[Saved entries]
= = =
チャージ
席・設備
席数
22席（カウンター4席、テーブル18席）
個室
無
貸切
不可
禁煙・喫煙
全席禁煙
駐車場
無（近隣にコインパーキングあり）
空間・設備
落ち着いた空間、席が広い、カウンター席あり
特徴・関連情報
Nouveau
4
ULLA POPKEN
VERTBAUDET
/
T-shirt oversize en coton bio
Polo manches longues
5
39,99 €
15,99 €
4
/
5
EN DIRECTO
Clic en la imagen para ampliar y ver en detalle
= = =
[Work required] Return these lines of material word for word.

[Exercise output]
チャージ
席・設備
席数
22席（カウンター4席、テーブル18席）
個室
無
貸切
不可
禁煙・喫煙
全席禁煙
駐車場
無（近隣にコインパーキングあり）
空間・設備
落ち着いた空間、席が広い、カウンター席あり
特徴・関連情報
Nouveau
4
ULLA POPKEN
VERTBAUDET
/
T-shirt oversize en coton bio
Polo manches longues
5
39,99 €
15,99 €
4
/
5
EN DIRECTO
Clic en la imagen para ampliar y ver en detalle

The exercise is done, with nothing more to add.